Glad to see you pop in,
@Zivio - I was counting on that being your type of pedantry!
No pressure,
@Aries M - It's really hard to capture some of the special qualities of these inks, with the shimmer and sheen. I have the benefit of a studio set-up, but even so, you see how different an ink like "Pick me up" can turn out, if you compare my photos with the beautiful shot of that dramatic green sheen that
@AnasaziWrites got in his image.
(And yeah, Mike, that coffee is a huge luxury. But it's the first coffee I ever tasted, when I was just barely a teenager in my aunt's kitchen in Hilo. That was back when it was almost impossible to get for any amount of money outside of Hawaii. I've essentially been disappointed in all other coffee ever since).
Thanks for your response,
@Estefa - It's funny how you say you're better at writing Kurrent than reading it. I'm a specialist in Western European medieval paleography myself, and I specifically learn how to write the scripts because it helps me read them. It's the subject of the book I'm working on at the moment.

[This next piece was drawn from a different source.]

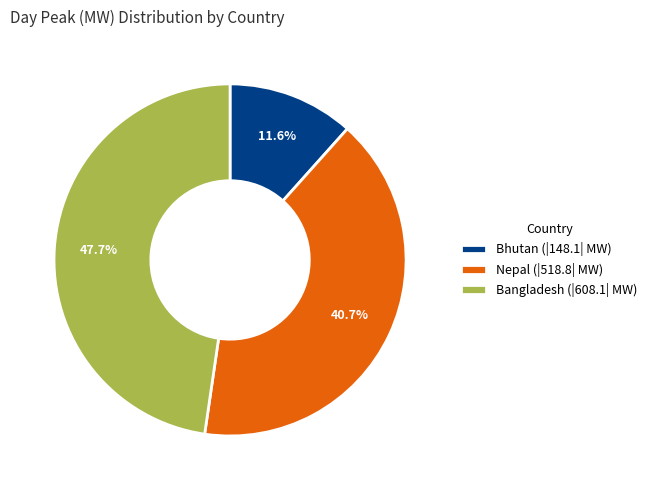

To the nearest percent, what is the difference between the largest and smallest slice percentages?

36%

I knew you'd like the teal ink,
@Erica McPhee - And I'm afraid my drawing didn't even use all of its beautiful shimmer & sheen features. But it's on my short list of inks I might like the 50ml bottle of when they come out later this year.
17.
Flame (standard) - a clear, bright, well balanced orange, with a wide tonal range - from a fiery blaze in saturation, to a delicate peach in dilution, with some sunny tangerines bleeding out around the edges. Good line quality for both broad edge and pointed pen, but hard to start from the broad edge Mitchells I was using. Clean white reaction to bleach.
The drawing depicts Yoshinori Sakai at the 1964 Tokyo Olympics. He was born on 6 August 1945, in Hiroshima.